Chart comprehension data
^^^^

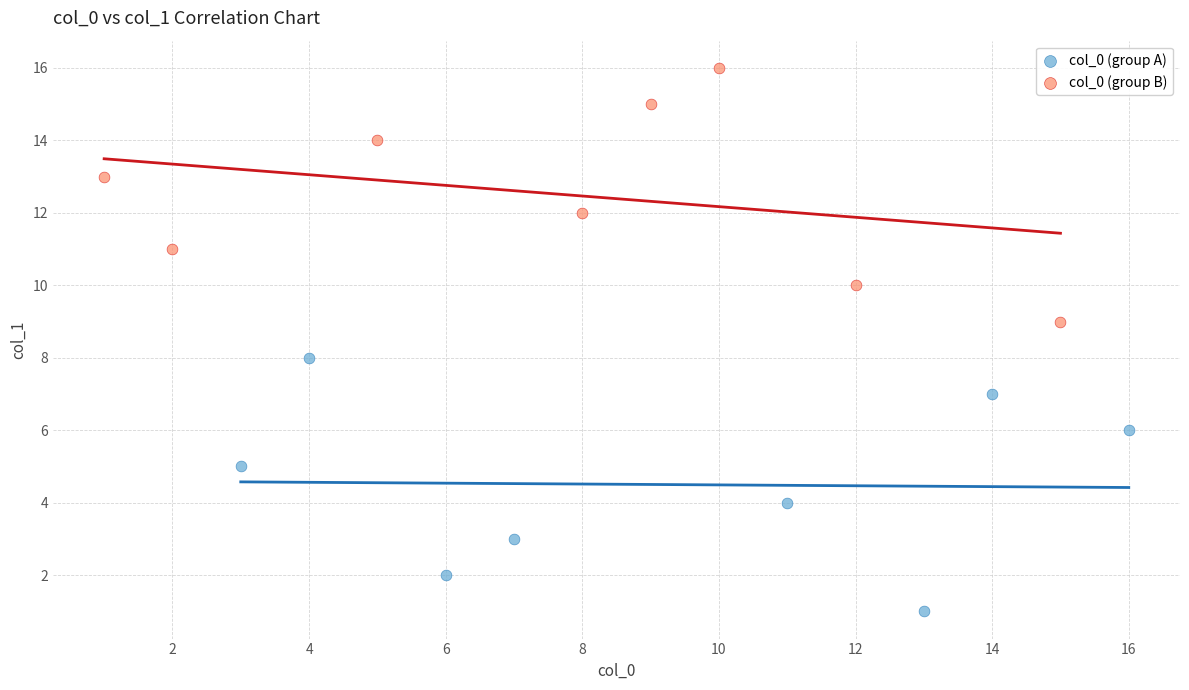

What are all the series names shown in the legend?

col_0 (group A), col_0 (group B)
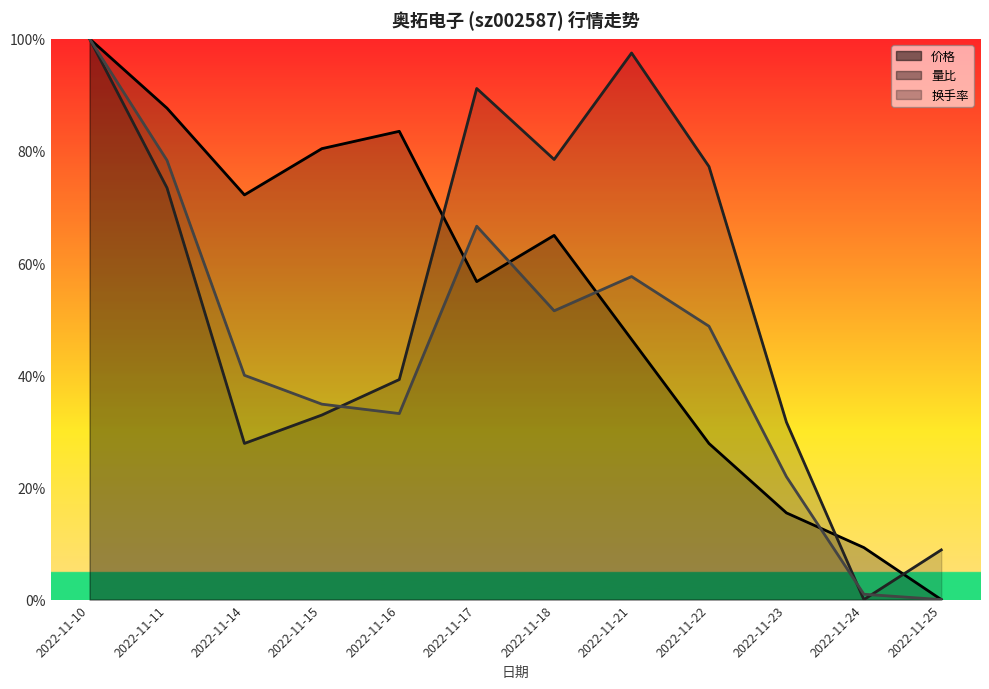

Reading left to right, what are all the values shown in this chart?

价格: 2022-11-10=1.0	2022-11-11=0.9	2022-11-14=0.7	2022-11-15=0.8	2022-11-16=0.8	2022-11-17=0.6	2022-11-18=0.6	2022-11-21=0.5	2022-11-22=0.3	2022-11-23=0.2	2022-11-24=0.1	2022-11-25=0.0
量比: 2022-11-10=1.0	2022-11-11=0.7	2022-11-14=0.3	2022-11-15=0.3	2022-11-16=0.4	2022-11-17=0.9	2022-11-18=0.8	2022-11-21=1.0	2022-11-22=0.8	2022-11-23=0.3	2022-11-24=0.0	2022-11-25=0.1
换手率: 2022-11-10=1.0	2022-11-11=0.8	2022-11-14=0.4	2022-11-15=0.3	2022-11-16=0.3	2022-11-17=0.7	2022-11-18=0.5	2022-11-21=0.6	2022-11-22=0.5	2022-11-23=0.2	2022-11-24=0.0	2022-11-25=0.0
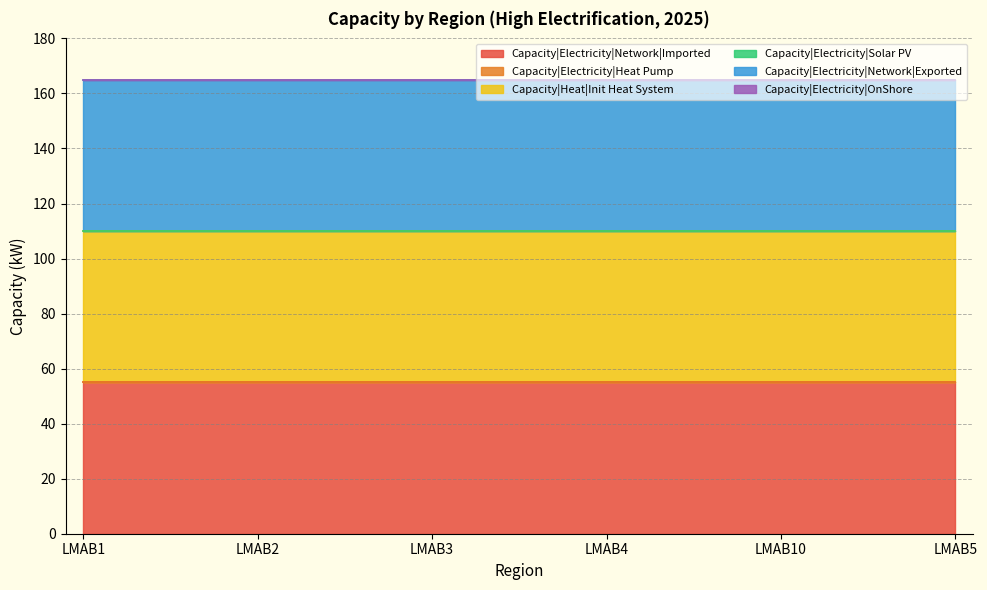

What are all the series names shown in the legend?

Capacity|Electricity|Network|Imported, Capacity|Electricity|Heat Pump, Capacity|Heat|Init Heat System, Capacity|Electricity|Solar PV, Capacity|Electricity|Network|Exported, Capacity|Electricity|OnShore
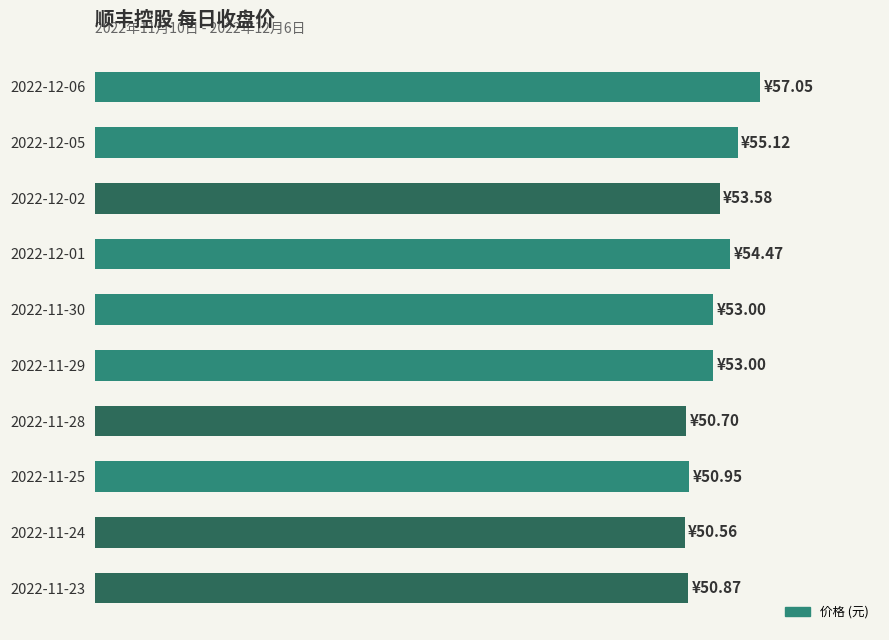

Are the bars horizontal?

Yes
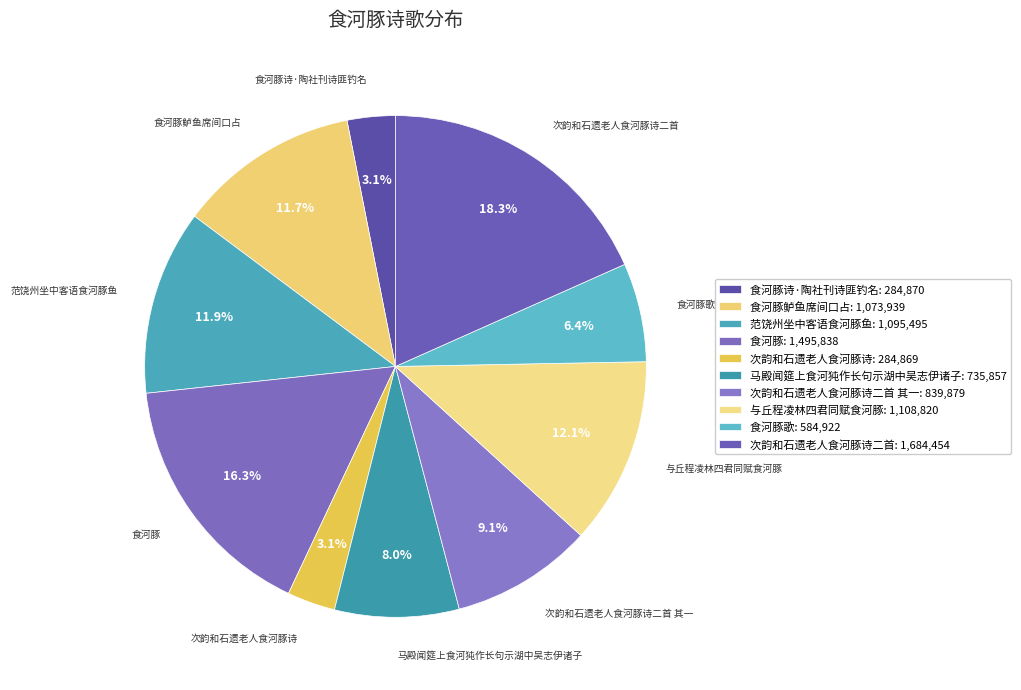

How many segments does this pie chart have?

10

^^^^

■ TASK OBJECTIVE ■
Change every instance of "legend" in the listing above to "key", and reproduce the listing with no other alterations. Leave the pictures out of your answer.

■ ANSWER BOX ■
What are all the series names shown in the key?

col_0 (group A), col_0 (group B)

Reading left to right, what are all the values shown in this chart?

价格: 2022-11-10=1.0	2022-11-11=0.9	2022-11-14=0.7	2022-11-15=0.8	2022-11-16=0.8	2022-11-17=0.6	2022-11-18=0.6	2022-11-21=0.5	2022-11-22=0.3	2022-11-23=0.2	2022-11-24=0.1	2022-11-25=0.0
量比: 2022-11-10=1.0	2022-11-11=0.7	2022-11-14=0.3	2022-11-15=0.3	2022-11-16=0.4	2022-11-17=0.9	2022-11-18=0.8	2022-11-21=1.0	2022-11-22=0.8	2022-11-23=0.3	2022-11-24=0.0	2022-11-25=0.1
换手率: 2022-11-10=1.0	2022-11-11=0.8	2022-11-14=0.4	2022-11-15=0.3	2022-11-16=0.3	2022-11-17=0.7	2022-11-18=0.5	2022-11-21=0.6	2022-11-22=0.5	2022-11-23=0.2	2022-11-24=0.0	2022-11-25=0.0

What are all the series names shown in the key?

Capacity|Electricity|Network|Imported, Capacity|Electricity|Heat Pump, Capacity|Heat|Init Heat System, Capacity|Electricity|Solar PV, Capacity|Electricity|Network|Exported, Capacity|Electricity|OnShore

Are the bars horizontal?

Yes

How many segments does this pie chart have?

10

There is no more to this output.